Falem um pouco da importância do livro A revolução dos bichos pra vocês. Como surgiu a ideia de transformar a história num vídeo?
A ideia do videoclipe de animação partiu de mim, e era uma vontade antiga! Só que no processo de busca pelo profissional que traria a vida este audiovisual, nós conhecemos o Vito Quintans. Ele é um paraibano de Campina Grande, parceiro de um estúdio de animação e jogo chamado Sertão Profundo, que me chamou atenção pelo instagram, não só pelo trabalho de qualidade primorosa, mas por propor personagens de jogos ligados à cultura musical nordestina (bumba-meu-boi, caboclo de lança etc.).
Ele vai além desse mundo digital, é um artista plástico de mão cheia, pintor, escultor… Vito, com uma bagagem cultural riquíssima, que criou todo este paralelo com “A Revolução dos Bichos” do George Orwell, ao atentar para a parte da letra que fala “O engano do louco, a soberba do porco..” Daí, nasceu todo o fio que conduziu ao produto final, e nós ficamos felicíssimos!
A identificação com o Vito foi imediata, aos primeiros contatos, mas confesso que foi surpreendente este trabalho.

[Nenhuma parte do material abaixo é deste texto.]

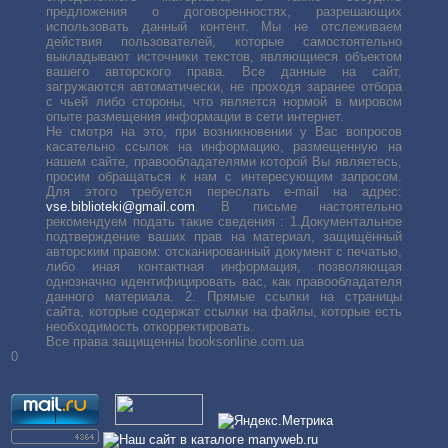
предложения о договоренностях, разрешающих
использовать данный контент. Мы не отслеживаем
действия пользователей, которые самостоятельно
выкладывают источники текстов, являющиеся объектом
вашего авторского права. Все данные на сайт,
загружаются автоматически, не проходя заранее отбора
с чьей либо стороны, что является нормой в мировом
опыте размещения информации в сети интернет.
Не смотря на это, при возникновении у Вас вопросов
касательно ссылок на информацию, размещенную на
нашем сайте, правообладателями которой Вы являетесь,
просим обращаться к нам с интересующим запросом.
Для этого требуется переслать е-mail на адрес:
vse.biblioteki@gmail.com
. В письме настоятельно
рекомендуем подать такие сведения : 1.Документальное
подтверждение ваших прав на материал, защищённый
авторским правом: отсканированный документ с печатью,
либо иная контактная информация, позволяющая
однозначно идентифицировать вас, как правообладателя
данного материала. 2. Прямые ссылки на страницы
сайта, которые содержат ссылки на файлы, которые есть
необходимость откорректировать.
Все права защищенны booksonline.com.ua
0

Até hoje eu mesmo ainda coloco o clipe pra ficar assistindo! (rindo)
Como vocês passaram por esse período de pandemia e quais foram as maiores dificuldades?
O período de pandemia trouxe várias dificuldades sim. O distanciamento entre nós mesmo, a interrupção dos trabalhos da banda, dos ensaios, dos shows, foi muito sofrido, e potencializado com os acontecimentos próprios do período, como morte de pessoas próximas, o caos na saúde por negligência e muitas vezes má fé dos governantes, o levante do BLM com a morte de pessoas negras… foi e ainda é tanta coisa.
Sofia e eu, que continuamos casados e temos um filho que nasceu em 2019, às vésperas da pandemia, temos uma bagagem pesada que o distanciamento social nos fez enfrentar… Mas sobrevivemos! Criamos luz própria neste ambiente escuro e de altas pressões. Compus neste período as 12 faixas que irão integrar o álbum Bioluminescente e muito em breve já começamos as gravações. Sem dúvida, já somos vitoriosos, estamos vivos e ativos! Muito obrigado pelo espaço nesta entrevista.